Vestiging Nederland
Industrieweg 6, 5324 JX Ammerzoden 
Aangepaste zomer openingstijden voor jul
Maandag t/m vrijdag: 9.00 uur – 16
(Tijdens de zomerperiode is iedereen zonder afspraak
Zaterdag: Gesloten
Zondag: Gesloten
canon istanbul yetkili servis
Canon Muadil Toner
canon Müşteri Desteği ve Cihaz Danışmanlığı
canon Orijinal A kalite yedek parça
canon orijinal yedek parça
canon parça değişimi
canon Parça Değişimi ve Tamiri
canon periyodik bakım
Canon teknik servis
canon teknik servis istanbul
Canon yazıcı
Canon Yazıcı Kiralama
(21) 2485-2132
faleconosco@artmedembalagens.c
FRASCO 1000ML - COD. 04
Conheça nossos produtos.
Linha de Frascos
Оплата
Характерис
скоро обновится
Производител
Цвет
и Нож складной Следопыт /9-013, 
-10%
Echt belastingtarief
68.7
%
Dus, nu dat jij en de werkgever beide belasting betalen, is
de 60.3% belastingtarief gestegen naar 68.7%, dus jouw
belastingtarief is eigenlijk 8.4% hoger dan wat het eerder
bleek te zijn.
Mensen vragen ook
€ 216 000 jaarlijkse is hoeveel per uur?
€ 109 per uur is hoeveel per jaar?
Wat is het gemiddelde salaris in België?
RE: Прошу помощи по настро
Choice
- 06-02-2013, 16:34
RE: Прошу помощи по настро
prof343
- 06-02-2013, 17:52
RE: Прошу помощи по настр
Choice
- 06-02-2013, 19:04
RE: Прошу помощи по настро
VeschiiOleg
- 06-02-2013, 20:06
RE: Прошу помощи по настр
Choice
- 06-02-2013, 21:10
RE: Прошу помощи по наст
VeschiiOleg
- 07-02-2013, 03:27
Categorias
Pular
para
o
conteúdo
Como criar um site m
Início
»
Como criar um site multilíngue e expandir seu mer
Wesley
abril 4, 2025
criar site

━━━━━━━━━━━━━━━━━━━━

Copy every line of the material above, keeping each one unchanged and in the same order.

Vestiging Nederland
Industrieweg 6, 5324 JX Ammerzoden 
Aangepaste zomer openingstijden voor jul
Maandag t/m vrijdag: 9.00 uur – 16
(Tijdens de zomerperiode is iedereen zonder afspraak
Zaterdag: Gesloten
Zondag: Gesloten
canon istanbul yetkili servis
Canon Muadil Toner
canon Müşteri Desteği ve Cihaz Danışmanlığı
canon Orijinal A kalite yedek parça
canon orijinal yedek parça
canon parça değişimi
canon Parça Değişimi ve Tamiri
canon periyodik bakım
Canon teknik servis
canon teknik servis istanbul
Canon yazıcı
Canon Yazıcı Kiralama
(21) 2485-2132
faleconosco@artmedembalagens.c
FRASCO 1000ML - COD. 04
Conheça nossos produtos.
Linha de Frascos
Оплата
Характерис
скоро обновится
Производител
Цвет
и Нож складной Следопыт /9-013, 
-10%
Echt belastingtarief
68.7
%
Dus, nu dat jij en de werkgever beide belasting betalen, is
de 60.3% belastingtarief gestegen naar 68.7%, dus jouw
belastingtarief is eigenlijk 8.4% hoger dan wat het eerder
bleek te zijn.
Mensen vragen ook
€ 216 000 jaarlijkse is hoeveel per uur?
€ 109 per uur is hoeveel per jaar?
Wat is het gemiddelde salaris in België?
RE: Прошу помощи по настро
Choice
- 06-02-2013, 16:34
RE: Прошу помощи по настро
prof343
- 06-02-2013, 17:52
RE: Прошу помощи по настр
Choice
- 06-02-2013, 19:04
RE: Прошу помощи по настро
VeschiiOleg
- 06-02-2013, 20:06
RE: Прошу помощи по настр
Choice
- 06-02-2013, 21:10
RE: Прошу помощи по наст
VeschiiOleg
- 07-02-2013, 03:27
Categorias
Pular
para
o
conteúdo
Como criar um site m
Início
»
Como criar um site multilíngue e expandir seu mer
Wesley
abril 4, 2025
criar site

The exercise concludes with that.